Looking back at my college years I would do some things differently. Not taken myself so seriously...Enjoyed my friendships more...Maybe even pick a different major.   When I think about my adoption journey, just like those college years, I see some things I would do differently.  I would try so much harder at not taking things so seriously, take the intensity down a notch. I would look for moments of joy, because I was convinced the adoption process was a “joyless journey.”   And I would put more faith in the people around me, because I didn’t trust my circle enough.

 In this way, I think Chris and I handled things very differently from one another. He was able to talk to his family, friends, and coworkers about what the adoption experience was like. It wasn’t hard for him to share, and he didn’t mind. People could ask him how it was going and he wouldn’t freeze up or change the subject. He trusted his support system in all the areas of his life.

 For me it couldn’t have been more different

 I remember telling my parents we were going to start the adoption process, and they were over the moon for us. My mom reacted as if I was pregnant, she was just so happy and excited for what was to come.  Honestly Chris and I could not have more loving and supporting parents than we do.   Even so, I didn’t let them in.  I didn’t share my pain or my frustrations, because I was too strong of a person to share with them what I was going through. I did it to myself, I isolated myself and that part of my life from them,  and so instead of allowing them to carry the burden with me and allow my parents to love on me and be strong for me when I didn’t feel strong, the burden was a little heavier. 

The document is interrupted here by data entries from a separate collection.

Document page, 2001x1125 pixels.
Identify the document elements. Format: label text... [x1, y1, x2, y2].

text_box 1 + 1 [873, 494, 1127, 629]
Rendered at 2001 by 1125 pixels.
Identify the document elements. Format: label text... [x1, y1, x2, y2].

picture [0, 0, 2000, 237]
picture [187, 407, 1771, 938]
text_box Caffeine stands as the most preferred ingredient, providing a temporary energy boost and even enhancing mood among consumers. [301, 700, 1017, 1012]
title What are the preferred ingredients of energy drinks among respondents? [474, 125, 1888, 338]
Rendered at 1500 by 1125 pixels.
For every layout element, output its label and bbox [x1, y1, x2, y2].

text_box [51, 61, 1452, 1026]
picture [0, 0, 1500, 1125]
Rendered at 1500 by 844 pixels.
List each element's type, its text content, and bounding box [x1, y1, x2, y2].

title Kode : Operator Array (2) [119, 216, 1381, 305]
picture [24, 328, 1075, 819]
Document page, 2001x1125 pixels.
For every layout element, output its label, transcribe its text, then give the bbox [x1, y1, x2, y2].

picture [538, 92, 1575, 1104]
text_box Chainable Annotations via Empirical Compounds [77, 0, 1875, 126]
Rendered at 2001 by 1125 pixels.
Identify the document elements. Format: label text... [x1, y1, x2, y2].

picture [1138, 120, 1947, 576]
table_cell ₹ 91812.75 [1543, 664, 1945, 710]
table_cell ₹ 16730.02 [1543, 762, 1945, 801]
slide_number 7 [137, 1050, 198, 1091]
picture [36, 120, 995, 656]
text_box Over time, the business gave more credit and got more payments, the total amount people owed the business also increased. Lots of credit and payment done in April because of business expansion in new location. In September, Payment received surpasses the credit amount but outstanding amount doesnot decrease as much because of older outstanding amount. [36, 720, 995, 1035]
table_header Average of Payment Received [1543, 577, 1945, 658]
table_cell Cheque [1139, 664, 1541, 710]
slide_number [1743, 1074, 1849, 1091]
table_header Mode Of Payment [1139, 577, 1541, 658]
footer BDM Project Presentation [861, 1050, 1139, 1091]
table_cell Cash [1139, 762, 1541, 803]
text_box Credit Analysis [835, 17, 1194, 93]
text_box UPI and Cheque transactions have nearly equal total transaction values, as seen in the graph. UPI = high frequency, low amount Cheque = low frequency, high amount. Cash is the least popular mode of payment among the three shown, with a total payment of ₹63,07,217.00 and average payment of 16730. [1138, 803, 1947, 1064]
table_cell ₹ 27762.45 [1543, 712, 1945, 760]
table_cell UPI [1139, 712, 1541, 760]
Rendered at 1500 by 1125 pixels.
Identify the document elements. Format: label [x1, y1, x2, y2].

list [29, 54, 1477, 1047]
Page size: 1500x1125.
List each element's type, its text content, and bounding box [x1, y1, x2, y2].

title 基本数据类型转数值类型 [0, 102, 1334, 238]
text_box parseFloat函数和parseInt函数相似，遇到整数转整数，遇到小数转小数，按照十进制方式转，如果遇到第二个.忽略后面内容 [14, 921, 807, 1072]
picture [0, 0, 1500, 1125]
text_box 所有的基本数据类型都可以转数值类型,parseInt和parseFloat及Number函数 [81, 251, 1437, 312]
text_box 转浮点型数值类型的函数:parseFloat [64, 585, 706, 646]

I could count the number of friends I told about our adoption on one hand.  I told only my dearest and most trusted friends that we had decided to adopt.  My people.  My tribe.   My urban family.  The problem was  that those people in my circle of trust, almost none of them lived within decent driving distance.   We get together when we’re all in town, or occasionally meet in Chicago and spend hours eating brunch while we catch up on each others lives  over mimosas and waffles.   That was great when we got together, for those few times in the summer, but what about the rest of the time?

One place I didn’t let anyone in was at work.  Not my boss not my HR manager, not my coworkers.  People who I would really consider friends,  and had known for almost a decade, not one of them had any clue what was going on in my life.   At the time it  just felt like self-preservation, in my mind I was protecting myself from peoples questions or even gossip.   I was afraid that instead of being excited for me they would take pity on me.   “Poor Kristen, did you hear?  She can’t have her own baby so she’s adopting.”  (Pathetic I know, insert the worlds saddest violin here 🎻).  I didn’t want to be everybody’s adoption tutor, and  I didn’t want to deal with peoples nosy questions.   So it was just easier to go to work, be focused and driven to do what I was paid to do, and leave my life at the door.

But honestly when the time came for me to tell my coworkers and friends and neighbors what was going on in my life, their support and reaction couldn’t have been further than what I’d imagined. I’m almost a little ashamed that I put such little faith in those people who I would truly consider friends. I remember both my HR manager and my boss being shocked that I had not shared with them what was going on in my life, because they would have wanted to offer their support to me and Chris.   And the love and support that we received from of those coworkers and neighbors just poured out over us when we  brought Jack home.

I know that if I had let more people in, allowed the circle of trust to get a little bigger, the burden would have felt lighter.   The waiting wouldn’t have felt so lonely. And I think I truly would have felt a little more happiness knowing I had the support of the people who were in my life every day.   So I guess I’m just saying, don’t shut everybody out. Allow room for your circle of trust to get a little bigger, allow other people in your life to support and encourage you. It’ll make the journey so much easier along the way. 




Comments

  1. It's a family thing :p the military has changed me sooooo much in this exact thing. Still a work in progress!